If any records do exist, there is a process by which they could be kept secret, even though the Bureau of Prisons doesn't have the authority to classify documents, according to John Rizzo, who was the Acting General Counsel of the CIA -- the agency's top lawyer -- for more than half a decade.

Rizzo said in an interview with CBS News that when a non-intelligence office does work in support of an intelligence agency, they can essentially agree at the outset that the intelligence agency will take ownership of all material related to the work.

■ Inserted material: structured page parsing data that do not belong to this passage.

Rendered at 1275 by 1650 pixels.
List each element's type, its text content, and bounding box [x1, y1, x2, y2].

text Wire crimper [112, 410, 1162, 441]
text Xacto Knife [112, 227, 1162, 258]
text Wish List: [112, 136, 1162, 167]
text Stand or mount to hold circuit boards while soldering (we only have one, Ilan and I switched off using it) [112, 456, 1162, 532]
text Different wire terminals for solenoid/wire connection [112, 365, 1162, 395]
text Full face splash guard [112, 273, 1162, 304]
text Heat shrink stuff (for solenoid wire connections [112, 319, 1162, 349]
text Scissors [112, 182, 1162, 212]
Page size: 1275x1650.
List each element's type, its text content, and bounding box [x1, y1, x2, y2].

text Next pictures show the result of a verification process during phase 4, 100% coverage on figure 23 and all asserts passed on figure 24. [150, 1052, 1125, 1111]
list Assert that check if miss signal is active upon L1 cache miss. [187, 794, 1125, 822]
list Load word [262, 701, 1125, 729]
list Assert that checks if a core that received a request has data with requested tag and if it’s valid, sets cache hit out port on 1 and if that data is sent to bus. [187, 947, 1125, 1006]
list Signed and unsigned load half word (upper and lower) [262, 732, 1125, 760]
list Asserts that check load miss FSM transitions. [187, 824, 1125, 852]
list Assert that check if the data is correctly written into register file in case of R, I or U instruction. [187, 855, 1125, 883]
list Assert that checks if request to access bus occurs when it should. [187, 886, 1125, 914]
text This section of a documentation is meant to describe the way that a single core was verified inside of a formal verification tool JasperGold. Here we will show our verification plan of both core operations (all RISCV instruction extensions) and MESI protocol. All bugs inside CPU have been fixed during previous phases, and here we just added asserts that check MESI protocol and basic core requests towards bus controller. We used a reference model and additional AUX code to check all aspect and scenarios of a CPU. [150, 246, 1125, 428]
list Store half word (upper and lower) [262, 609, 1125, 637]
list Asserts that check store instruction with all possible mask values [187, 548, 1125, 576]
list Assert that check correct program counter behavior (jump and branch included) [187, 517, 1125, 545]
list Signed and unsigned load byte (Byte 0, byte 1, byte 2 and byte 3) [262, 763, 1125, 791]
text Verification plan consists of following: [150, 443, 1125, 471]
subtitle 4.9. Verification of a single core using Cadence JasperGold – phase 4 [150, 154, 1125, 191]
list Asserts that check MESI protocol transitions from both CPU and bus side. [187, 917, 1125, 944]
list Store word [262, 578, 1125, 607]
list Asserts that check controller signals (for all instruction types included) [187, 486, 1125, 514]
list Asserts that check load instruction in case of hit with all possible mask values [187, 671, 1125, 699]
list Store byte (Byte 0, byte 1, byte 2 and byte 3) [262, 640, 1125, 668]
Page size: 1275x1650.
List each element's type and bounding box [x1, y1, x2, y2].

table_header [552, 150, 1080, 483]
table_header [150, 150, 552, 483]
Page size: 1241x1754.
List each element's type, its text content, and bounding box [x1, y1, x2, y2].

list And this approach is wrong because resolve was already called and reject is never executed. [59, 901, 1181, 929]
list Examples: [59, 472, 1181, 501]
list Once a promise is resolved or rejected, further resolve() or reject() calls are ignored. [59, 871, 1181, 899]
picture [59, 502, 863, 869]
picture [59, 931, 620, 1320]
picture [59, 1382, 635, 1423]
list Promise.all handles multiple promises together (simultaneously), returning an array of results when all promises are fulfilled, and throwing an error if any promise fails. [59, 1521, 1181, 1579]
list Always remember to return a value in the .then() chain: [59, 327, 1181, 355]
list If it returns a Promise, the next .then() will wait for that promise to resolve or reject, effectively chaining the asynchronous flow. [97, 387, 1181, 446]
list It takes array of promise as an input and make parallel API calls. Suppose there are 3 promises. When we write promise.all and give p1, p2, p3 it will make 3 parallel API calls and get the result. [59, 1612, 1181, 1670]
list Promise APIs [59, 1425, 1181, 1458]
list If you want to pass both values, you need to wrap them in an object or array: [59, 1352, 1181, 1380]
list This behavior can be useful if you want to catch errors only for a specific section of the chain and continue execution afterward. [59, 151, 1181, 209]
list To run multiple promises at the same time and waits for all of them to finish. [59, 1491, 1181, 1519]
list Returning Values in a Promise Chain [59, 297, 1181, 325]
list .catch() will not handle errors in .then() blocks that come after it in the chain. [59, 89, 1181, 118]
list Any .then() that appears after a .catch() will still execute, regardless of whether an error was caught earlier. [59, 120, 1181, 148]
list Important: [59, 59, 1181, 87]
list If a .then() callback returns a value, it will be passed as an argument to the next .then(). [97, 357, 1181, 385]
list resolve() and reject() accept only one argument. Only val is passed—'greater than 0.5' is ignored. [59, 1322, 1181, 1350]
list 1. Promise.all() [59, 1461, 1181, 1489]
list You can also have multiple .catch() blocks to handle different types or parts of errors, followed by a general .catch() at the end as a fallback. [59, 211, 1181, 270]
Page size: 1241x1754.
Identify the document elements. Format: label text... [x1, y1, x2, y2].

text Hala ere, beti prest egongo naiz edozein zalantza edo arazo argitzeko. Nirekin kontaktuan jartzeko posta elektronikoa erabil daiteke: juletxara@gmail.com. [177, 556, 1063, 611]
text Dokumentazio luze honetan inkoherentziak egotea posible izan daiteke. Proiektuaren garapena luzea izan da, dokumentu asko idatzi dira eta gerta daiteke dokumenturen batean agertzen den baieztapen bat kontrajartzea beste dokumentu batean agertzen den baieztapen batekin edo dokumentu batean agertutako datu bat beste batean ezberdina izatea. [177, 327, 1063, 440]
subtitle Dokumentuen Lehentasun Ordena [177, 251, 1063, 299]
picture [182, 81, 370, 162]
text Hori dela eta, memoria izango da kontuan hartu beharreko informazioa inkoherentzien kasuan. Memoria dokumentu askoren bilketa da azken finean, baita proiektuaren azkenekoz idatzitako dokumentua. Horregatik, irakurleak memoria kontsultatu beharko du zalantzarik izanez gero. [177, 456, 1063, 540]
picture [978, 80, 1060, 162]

In other words: when the CIA asks prison officials to visit a secret interrogation site, it can stamp itself as the "originating agency" on any documents related to that visit, keeping and classifying those files as if the CIA produced them itself.

To University of Texas at El Paso law professor Bill Weaver, who served as a U.S. Army intelligence officer for eight years, that's a reasonable explanation.

"Agencies will work with each other on a magnificently uncontrolled basis when it's in both their interests," Weaver said. "You get very adept at making sure nobody can ever get at anything."

"I used to do it. If you ever have doubt about anything, you just start putting stamps on everything," Weaver said.

But even if the COBALT visit was originally a secret, at least some of the information sought by the ACLU should now be publicly available, according to Rizzo, who noted that officials spent years vetting the Senate report and removing classified information.

"Whatever was left in that report, the intelligence community determined was unclassified or declassified," Rizzo said.

And Takei said that an agreement between the Bureau of Prisons and the CIA allowing the intelligence agency to keep documents related to COBALT "wouldn't justify the bureau's response that it has no records whatsoever."

"At a minimum, one would expect that there would be records of internal approvals, travel, and the agreement itself, not to mention records of scheduling and other logistics for the meeting at the CIA back in Washington about the visit to COBALT," Takei said.

In June, Bureau of Prisons spokesperson Ed Ross declined to either confirm or deny that the visit detailed by the Senate Intelligence Committee even happened. The agency declined again on Wednesday to comment on all questions related to the report, instead referring CBS News to its Freedom of Information Act Service Center.

"We will not be providing any information regarding your inquiry," Ross said in June.